Content starts

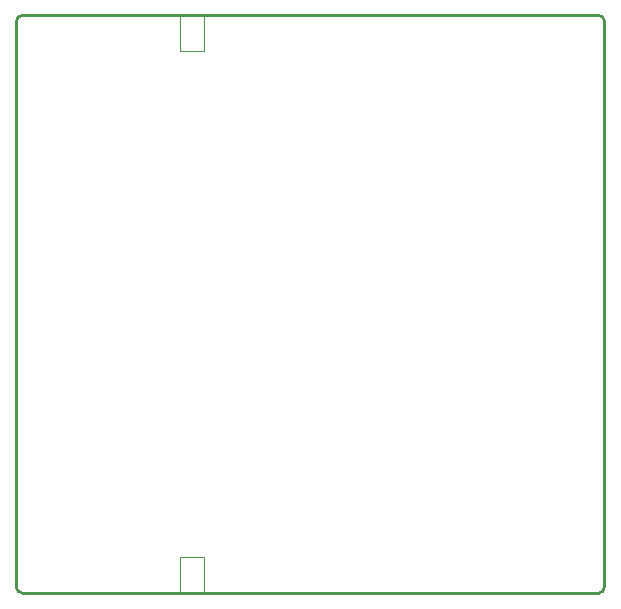
<source format=gko>
G04 Layer: BoardOutlineLayer*
G04 EasyEDA Pro v2.1.63, 2024-06-10 19:41:30*
G04 Gerber Generator version 0.3*
G04 Scale: 100 percent, Rotated: No, Reflected: No*
G04 Dimensions in millimeters*
G04 Leading zeros omitted, absolute positions, 3 integers and 5 decimals*
%FSLAX35Y35*%
%MOMM*%
%ADD10C,0.254*%
%ADD11C,0.0254*%
G75*


G04 Rect Start*
G54D10*
G01X50000Y-110000D02*
G01X50000Y-4900000D01*
G03X100000Y-4950000I50000J0D01*
G01X4980000D01*
G03X5030000Y-4900000I0J50000D01*
G01Y-110000D01*
G03X4980000Y-60000I-50000J0D01*
G01X100000D01*
G03X50000Y-110000I0J-50000D01*
G54D11*
G01X1438000Y-4646400D02*
G01X1438000Y-4946400D01*
G01X1643000D01*
G01Y-4646400D01*
G01X1438000D01*
G01X1438000Y-60000D02*
G01X1438000Y-360000D01*
G01X1643000D01*
G01Y-60000D01*
G01X1438000D01*
G04 Rect End*

M02*

</source>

Content ends

(WHAT YOU HAVE TO DO): Your copy should match every entry above exactly and contain no pictures.

(RESPONSE FOR THIS EXERCISE):
<source format=gko>
G04 Layer: BoardOutlineLayer*
G04 EasyEDA Pro v2.1.63, 2024-06-10 19:41:30*
G04 Gerber Generator version 0.3*
G04 Scale: 100 percent, Rotated: No, Reflected: No*
G04 Dimensions in millimeters*
G04 Leading zeros omitted, absolute positions, 3 integers and 5 decimals*
%FSLAX35Y35*%
%MOMM*%
%ADD10C,0.254*%
%ADD11C,0.0254*%
G75*


G04 Rect Start*
G54D10*
G01X50000Y-110000D02*
G01X50000Y-4900000D01*
G03X100000Y-4950000I50000J0D01*
G01X4980000D01*
G03X5030000Y-4900000I0J50000D01*
G01Y-110000D01*
G03X4980000Y-60000I-50000J0D01*
G01X100000D01*
G03X50000Y-110000I0J-50000D01*
G54D11*
G01X1438000Y-4646400D02*
G01X1438000Y-4946400D01*
G01X1643000D01*
G01Y-4646400D01*
G01X1438000D01*
G01X1438000Y-60000D02*
G01X1438000Y-360000D01*
G01X1643000D01*
G01Y-60000D01*
G01X1438000D01*
G04 Rect End*

M02*

</source>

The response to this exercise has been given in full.